+++ Extracted information

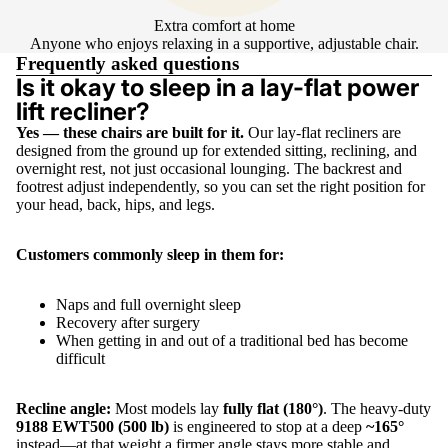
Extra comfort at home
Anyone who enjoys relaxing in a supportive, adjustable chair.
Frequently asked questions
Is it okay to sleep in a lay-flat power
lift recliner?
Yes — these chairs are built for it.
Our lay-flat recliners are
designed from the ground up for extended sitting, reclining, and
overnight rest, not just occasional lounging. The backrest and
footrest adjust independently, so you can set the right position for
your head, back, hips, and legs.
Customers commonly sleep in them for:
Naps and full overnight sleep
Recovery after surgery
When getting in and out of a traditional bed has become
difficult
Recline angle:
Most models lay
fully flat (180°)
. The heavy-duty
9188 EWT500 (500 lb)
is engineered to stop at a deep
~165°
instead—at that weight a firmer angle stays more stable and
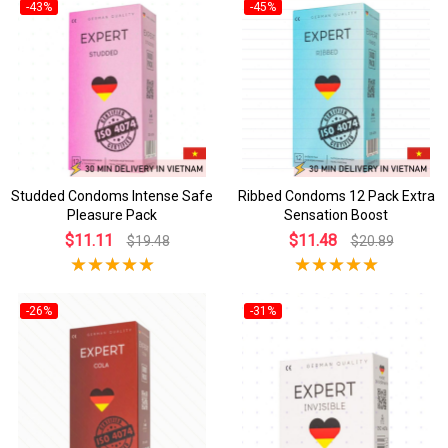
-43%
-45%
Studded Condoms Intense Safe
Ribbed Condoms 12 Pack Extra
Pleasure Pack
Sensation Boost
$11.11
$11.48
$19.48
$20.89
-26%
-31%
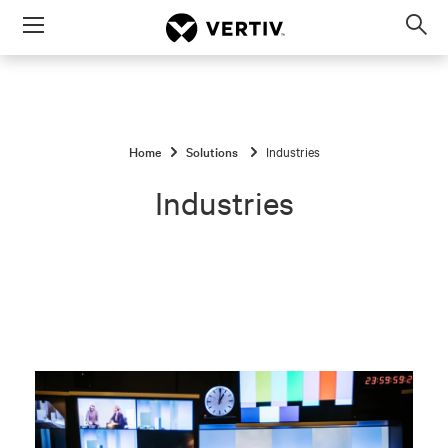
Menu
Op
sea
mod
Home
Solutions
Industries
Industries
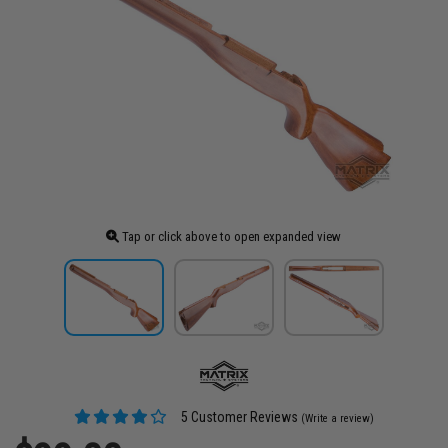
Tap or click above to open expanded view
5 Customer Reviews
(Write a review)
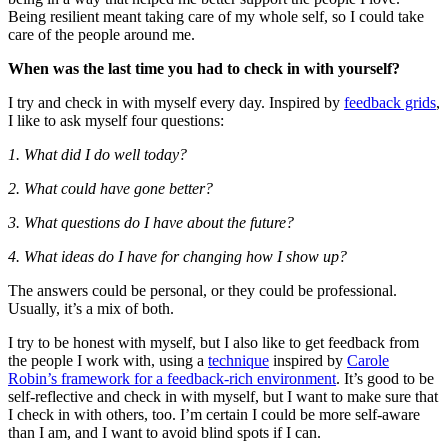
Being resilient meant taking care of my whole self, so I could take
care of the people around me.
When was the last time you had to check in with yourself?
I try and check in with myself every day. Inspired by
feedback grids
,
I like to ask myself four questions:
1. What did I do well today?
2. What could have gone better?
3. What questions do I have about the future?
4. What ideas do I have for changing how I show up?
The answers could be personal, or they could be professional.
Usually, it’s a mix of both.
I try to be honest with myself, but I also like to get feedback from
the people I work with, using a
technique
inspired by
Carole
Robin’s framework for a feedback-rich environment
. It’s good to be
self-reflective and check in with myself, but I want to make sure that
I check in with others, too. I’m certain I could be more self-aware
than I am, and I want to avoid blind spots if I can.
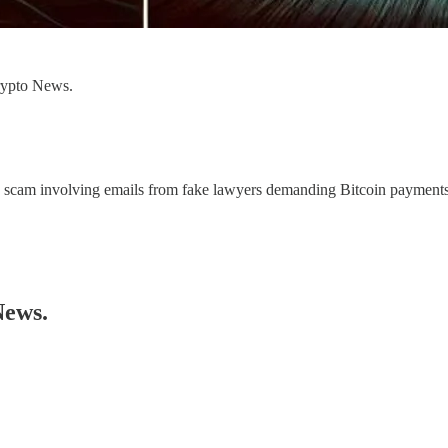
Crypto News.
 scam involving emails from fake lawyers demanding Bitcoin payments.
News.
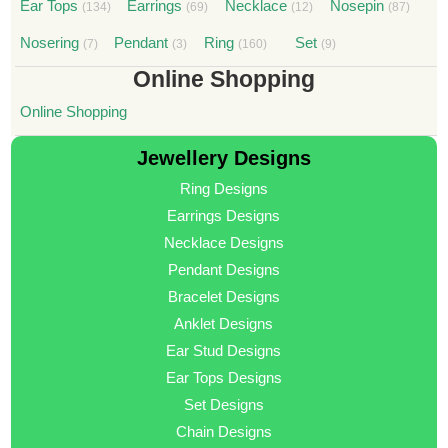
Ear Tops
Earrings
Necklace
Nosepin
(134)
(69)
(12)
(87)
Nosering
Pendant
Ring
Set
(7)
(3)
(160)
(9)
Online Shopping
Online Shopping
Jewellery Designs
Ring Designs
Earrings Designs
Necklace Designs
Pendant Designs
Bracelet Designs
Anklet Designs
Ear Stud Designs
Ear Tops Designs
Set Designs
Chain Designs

++++++

§ Activity
Transcribe every line of text in the data above word for word, leaving the pictures out of your answer.

§ Answer to this exercise
Extra comfort at home
Anyone who enjoys relaxing in a supportive, adjustable chair.
Frequently asked questions
Is it okay to sleep in a lay-flat power
lift recliner?
Yes — these chairs are built for it.
Our lay-flat recliners are
designed from the ground up for extended sitting, reclining, and
overnight rest, not just occasional lounging. The backrest and
footrest adjust independently, so you can set the right position for
your head, back, hips, and legs.
Customers commonly sleep in them for:
Naps and full overnight sleep
Recovery after surgery
When getting in and out of a traditional bed has become
difficult
Recline angle:
Most models lay
fully flat (180°)
. The heavy-duty
9188 EWT500 (500 lb)
is engineered to stop at a deep
~165°
instead—at that weight a firmer angle stays more stable and
-43%
-45%
Studded Condoms Intense Safe
Ribbed Condoms 12 Pack Extra
Pleasure Pack
Sensation Boost
$11.11
$11.48
$19.48
$20.89
-26%
-31%
Menu
Op
sea
mod
Home
Solutions
Industries
Industries
Tap or click above to open expanded view
5 Customer Reviews
(Write a review)
Being resilient meant taking care of my whole self, so I could take
care of the people around me.
When was the last time you had to check in with yourself?
I try and check in with myself every day. Inspired by
feedback grids
,
I like to ask myself four questions:
1. What did I do well today?
2. What could have gone better?
3. What questions do I have about the future?
4. What ideas do I have for changing how I show up?
The answers could be personal, or they could be professional.
Usually, it’s a mix of both.
I try to be honest with myself, but I also like to get feedback from
the people I work with, using a
technique
inspired by
Carole
Robin’s framework for a feedback-rich environment
. It’s good to be
self-reflective and check in with myself, but I want to make sure that
I check in with others, too. I’m certain I could be more self-aware
than I am, and I want to avoid blind spots if I can.
Crypto News.
 scam involving emails from fake lawyers demanding Bitcoin payments.
News.
Ear Tops
Earrings
Necklace
Nosepin
(134)
(69)
(12)
(87)
Nosering
Pendant
Ring
Set
(7)
(3)
(160)
(9)
Online Shopping
Online Shopping
Jewellery Designs
Ring Designs
Earrings Designs
Necklace Designs
Pendant Designs
Bracelet Designs
Anklet Designs
Ear Stud Designs
Ear Tops Designs
Set Designs
Chain Designs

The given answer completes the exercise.